Когда я стал расспрашивать его, что происходит, он откровенно рассказал, что каждый раз, просыпаясь ночью, обнаруживает у себя в постели мертвую, холодную, волосатую ногу. Объяснить, откуда она берется, он не может, но и терпеть ее рядом с собой тоже не может, и поэтому руками и здоровой ногой выталкивает ее наружу, сам тут же выпадая за ней.
Это хороший пример того, как больной может полностью потерять ощущение парализованной конечности. Любопытно, что мне так и не удалось выяснить у него, куда делась его собственная нога, поскольку все его внимание и силы в тот момент были целиком поглощены схваткой с отвратительной чужой ногой.
Мадлена Д. поступила в клинику Св. Бенедикта под Нью–Йорком в 1980 году. Эта слепая от рождения женщина шестидесяти лет, страдавшая церебральным параличом, всю жизнь прожила дома, на попечении семьи. Зная о ее жалком состоянии — у нее наблюдались спазмы и атетоз (непроизвольные движения обеих рук), а также недоразвитие глаз, — я ожидал встретить умственно отсталого, опустившегося человека.
Опасения мои оказались напрасны. Речь Мадлены была почти не затронута спазмами, и она говорила свободно и выразительно, оказавшись при более близком знакомстве жизнерадостной, умной и начитанной женщиной.
— Как вам удалось прочесть столько книг? — спросил я ее. — Вы, наверное, свободно владеете Брайлем?
— Вовсе нет, — ответила она. — Все эти книги я слушала — в записи или когда мне читали. Сама я читать по Брайлю не умею. Я вообще ничего не могу делать руками — не знаю даже, зачем они мне. — Она с издевкой помахала ими в воздухе. — Ни на что не годные, бессмысленные куски теста. Я даже не ощущаю их частью себя.
Это меня поразило. Обычно церебральный паралич не затрагивает руки, во всяком случае, не до такой степени, чтобы они совершенно не действовали. Руки могут быть спастичны, ослаблены или деформированы, но при этом обычно сохраняют основные функции (с ногами дело обстоит иначе, возможен их полный паралич, что называется болезнью Литтла, или церебральной параплегией).
Руки Мадлены действительно были подвержены спазмам и атетозу, но я быстро установил, что чувствительность почти не затронута. Она без труда определяла легкое прикосновение, боль, изменение температуры и положения пальцев. Все нарушения, таким образом, относились не к области базовых ощущений, а к области восприятия. Я давал ей потрогать и подержать самые разнообразные объекты, и она не смогла распознать ни одного, включая мою собственную руку. Она не просто не распознавала — она даже не исследовала, не совершала никаких активных «вопрошающих» движений руками, так что они и в самом деле казались абсолютно инертными и ни на что не годными «кусками теста».

- _СПИСОК ЗАДАНИЙ_:
• 1. Ответьте по фрагменту на три вопроса:
(a) Что обнаруживал у себя в постели больной, просыпаясь ночью?
(b) В каком году Мадлена Д. поступила в клинику Св. Бенедикта?
(c) Каким образом Мадлена знакомилась с книгами, если не читала по Брайлю?
• 2. Выпишите из фрагмента без изменений часть, которая начинается словами «Опасения мои оказались» и продолжается вплоть до слов «и начитанной женщиной.».

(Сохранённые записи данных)
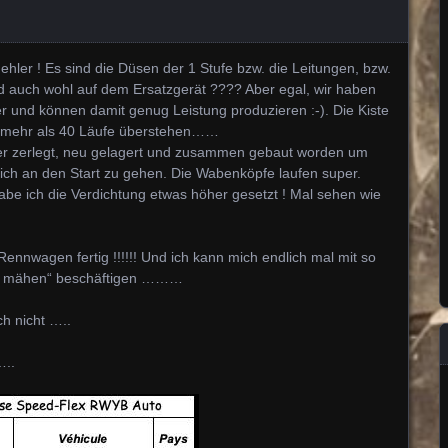
hler ! Es sind die Düsen der 1 Stufe bzw. die Leitungen, bzw.
d auch wohl auf dem Ersatzgerät ???? Aber egal, wir haben
r und können damit genug Leistung produzieren :-). Die Kiste
e mehr als 40 Läufe überstehen……
eder zerlegt, neu gelagert und zusammen gebaut worden um
h an den Start zu gehen. Die Wabenköpfe laufen super.
abe ich die Verdichtung etwas höher gesetzt ! Mal sehen wie
ennwagen fertig !!!!!! Und ich kann mich endlich mal mit so
n mähen“ beschäftigen ………
h nicht …..
…..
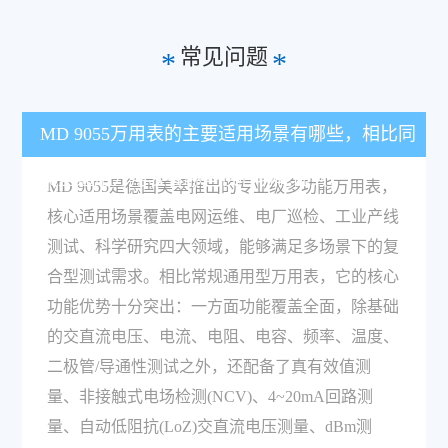
常见问题
*
*
MD 9055万用表的主要适用场景有哪些，相比同
类型通用万用表有哪些核心功能优势？
MD 9055是德国美翠推出的专业级多功能万用表，
核心适用场景覆盖电网运维、电厂巡检、工业产线
测试、科学研究四大领域，能够满足多场景下的复
合型测试需求。相比常规通用型万用表，它的核心
功能优势十分突出：一方面功能覆盖全面，除基础
的交直流电压、电流、电阻、电容、频率、温度、
二极管/导通性测试之外，还配备了真有效值测
量、非接触式电场检测(NCV)、4~20mA回路测
量、自动低阻抗(LoZ)交直流电压测量、dBm测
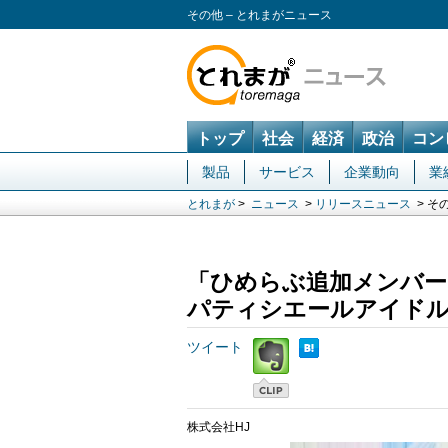
その他 – とれまがニュース
トップ
社会
経済
政治
コン
製品
サービス
企業動向
業
とれまが
>
ニュース
>
リリースニュース
> そ
「ひめらぶ追加メンバー
パティシエールアイドル
ツイート
株式会社HJ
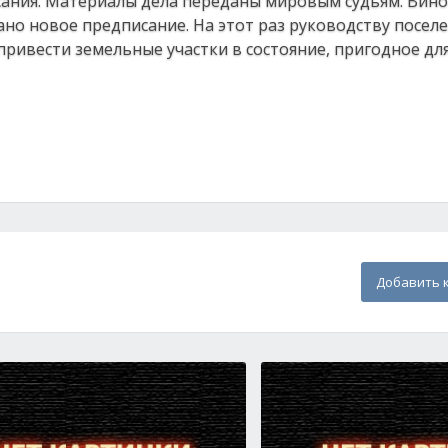
сания. Материалы дела переданы мировым судьям. Вин
но новое предписание. На этот раз руководству посел
 привести земельные участки в состояние, пригодное дл
Добавить 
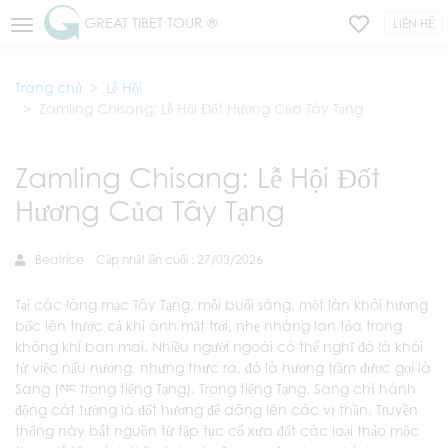
GREAT TIBET TOUR ®
LIÊN HỆ
Trang chủ
Lễ Hội
Zamling Chisang: Lễ Hội Đốt Hương Của Tây Tạng
Zamling Chisang: Lễ Hội Đốt
Hương Của Tây Tạng
Beatrice
Cập nhật lần cuối : 27/03/2026
Tại các làng mạc Tây Tạng, mỗi buổi sáng, một làn khói hương
bốc lên trước cả khi ánh mặt trời, nhẹ nhàng lan tỏa trong
không khí ban mai. Nhiều người ngoài có thể nghĩ đó là khói
từ việc nấu nướng, nhưng thực ra, đó là hương trầm được gọi là
Sang (སང trong tiếng Tạng). Trong tiếng Tạng, Sang chỉ hành
động cát tường là đốt hương để dâng lên các vị thần. Truyền
thống này bắt nguồn từ tập tục cổ xưa đốt các loại thảo mộc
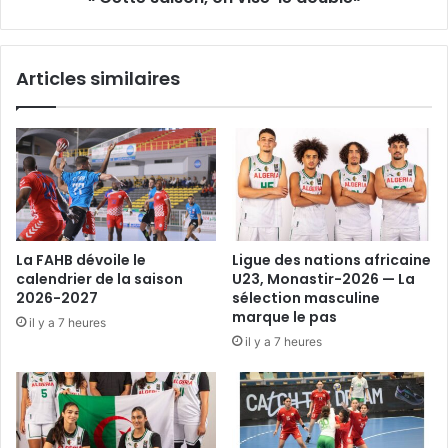
Articles similaires
La FAHB dévoile le
Ligue des nations africaine
calendrier de la saison
U23, Monastir-2026 — La
2026-2027
sélection masculine
marque le pas
il y a 7 heures
il y a 7 heures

- _ОТВЕТЫ ПО ПОРЯДКУ_:
• 1.
(a) Мертвую, холодную, волосатую ногу.
(b) В 1980 году.
(c) Она их слушала: в записи или когда ей читали.

• 2.
Опасения мои оказались напрасны. Речь Мадлены была почти не затронута спазмами, и она говорила свободно и выразительно, оказавшись при более близком знакомстве жизнерадостной, умной и начитанной женщиной.